Source records:
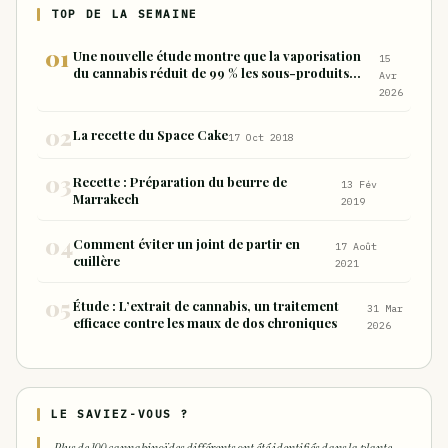
TOP DE LA SEMAINE
Une nouvelle étude montre que la vaporisation
15
du cannabis réduit de 99 % les sous-produits
Avr
nocifs inhalés par rapport à la consommation
2026
sous forme de joint
La recette du Space Cake
17 Oct 2018
Recette : Préparation du beurre de
13 Fév
Marrakech
2019
Comment éviter un joint de partir en
17 Août
cuillère
2021
Étude : L’extrait de cannabis, un traitement
31 Mar
efficace contre les maux de dos chroniques
2026
LE SAVIEZ-VOUS ?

=== Exercise goal ===
The entries are to be copied exactly, and each image is to be omitted.

=== Exercise response ===
TOP DE LA SEMAINE
Une nouvelle étude montre que la vaporisation
15
du cannabis réduit de 99 % les sous-produits
Avr
nocifs inhalés par rapport à la consommation
2026
sous forme de joint
La recette du Space Cake
17 Oct 2018
Recette : Préparation du beurre de
13 Fév
Marrakech
2019
Comment éviter un joint de partir en
17 Août
cuillère
2021
Étude : L’extrait de cannabis, un traitement
31 Mar
efficace contre les maux de dos chroniques
2026
LE SAVIEZ-VOUS ?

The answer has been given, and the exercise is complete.